Регина почувствовала давно позабытую, желанную, колющую боль ожидания.

— Овуор, Овуор, он приехал?

— Да, бвана приехал, — засмеялся Овуор. — Бвана аскари приехал, — гордо сообщил он.

Он высоко поднял Регину, как в тот день, когда началось волшебство, и прижал ее к себе. На короткое блаженное мгновение она была так близко от его лица, что могла видеть соль, налипшую на его веки.

— Овуор, ты такой умный, — сказала она тихо, — ты еще помнишь, как прилетела саранча?

Насытившись радостью и воспоминанием, она подождала, пока щелчок его языка растаял у нее в ушах; потом запустила подальше свои башмаки, чтобы быстрее лететь по лужайке, нетерпеливо побежала к номеру и с такой силой рванула дверь, будто собиралась пробить в стене дыру.

Ее родители сидели, тесно обнявшись, на узкой кровати и так резко отпрянули друг от друга, что чуть не опрокинули столик, стоявший перед ними. Их лица окрасились в цвет самых пышных гвоздик мисс Клави. Регина услышала, что Йеттель тяжело дышит, и увидела, что на матери нет ни блузки, ни юбки. Значит, она не забыла своего обещания сделать еще одного ребенка, когда наступят хорошие времена. Неужели хорошие деньки уже отправились в сафари?

Регине стало немного не по себе оттого, что родители ничего не говорили и были такими же неподвижными, немыми и серьезными, как деревянные фигуры на рынке. Она почувствовала, что тоже краснеет. Было трудно разжать зубы.

— Папа, — сказала она наконец, и слова, которые она хотела запереть, вдруг посыпались из ее рта, как тяжелые камни, — они тебя вышвырнули?

— Нет, — сказал Вальтер, усаживая Регину на голое колено, улыбкой погасив огонь в глазах. — Нет, — повторил он. — Король Георг очень доволен мной. Он специально попросил меня сказать тебе это.

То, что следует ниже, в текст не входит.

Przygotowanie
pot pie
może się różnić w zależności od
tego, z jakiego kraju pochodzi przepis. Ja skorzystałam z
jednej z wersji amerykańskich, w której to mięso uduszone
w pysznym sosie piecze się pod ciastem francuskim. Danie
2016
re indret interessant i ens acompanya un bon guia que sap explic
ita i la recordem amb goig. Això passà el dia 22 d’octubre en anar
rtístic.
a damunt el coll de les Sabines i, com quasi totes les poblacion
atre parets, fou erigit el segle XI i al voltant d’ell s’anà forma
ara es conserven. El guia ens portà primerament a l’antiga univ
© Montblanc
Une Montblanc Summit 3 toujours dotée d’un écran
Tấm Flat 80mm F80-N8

Отец легонько постучал себя по накрахмаленному рукаву форменной рубашки. На нем светились две полоски из белого льна.

— Ты стал капралом, — удивилась Регина. Коснувшись одного из камушков на своем новом поясе, она лизнула лицо отца со свежей силой преодоленного страха, как при каждом свидании делал Руммлер, когда тельце его сотрясала радость.

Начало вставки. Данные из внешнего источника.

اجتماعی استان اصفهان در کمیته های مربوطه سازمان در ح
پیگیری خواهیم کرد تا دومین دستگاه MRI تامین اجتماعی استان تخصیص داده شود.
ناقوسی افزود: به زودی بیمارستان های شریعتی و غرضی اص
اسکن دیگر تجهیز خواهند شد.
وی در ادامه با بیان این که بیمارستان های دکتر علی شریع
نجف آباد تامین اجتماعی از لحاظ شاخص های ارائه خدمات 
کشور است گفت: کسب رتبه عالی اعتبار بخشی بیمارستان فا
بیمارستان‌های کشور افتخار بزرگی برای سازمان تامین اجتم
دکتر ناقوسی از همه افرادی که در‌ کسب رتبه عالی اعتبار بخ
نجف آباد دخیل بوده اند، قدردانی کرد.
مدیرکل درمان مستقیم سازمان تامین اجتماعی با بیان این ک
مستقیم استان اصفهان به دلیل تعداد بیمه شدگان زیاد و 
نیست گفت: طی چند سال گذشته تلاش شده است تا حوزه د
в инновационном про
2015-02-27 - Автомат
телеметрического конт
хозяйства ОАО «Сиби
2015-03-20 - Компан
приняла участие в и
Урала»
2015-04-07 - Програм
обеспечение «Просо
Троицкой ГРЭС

— Corporal is bloody good for a fucking refugee[66],— сказал Вальтер.

— You are speaking English, Daddy[67],- прыснула Регина.

Эта фраза изловила добычу в ее голове, которая была ей противна и отягчала чувством вины. Уж не догадался ли ее папа, что она давно хотела отца, который выглядел бы как другие отцы, говорил по-английски и никогда не терял родины? Ей было очень стыдно за такое ребячество.

— Ты еще помнишь старшего серджанта Пирса?

— Сержанта, — поправила его Регина, обрадовавшись, что тоску удалось проглотить, не дав ей застрять в горле.

— Старшего сержанта. Англичанам тоже дают звания. Отгадай-ка, чему я его научил! Теперь он может петь «Лили Марлен» по-немецки.

— Я тоже хочу, — сказала Регина.

Ей понадобилась какая-то доля секунды, чтобы во рту превратить ложь в сладость, про которую Диана говорила, что только она — настоящий вкус большой любви.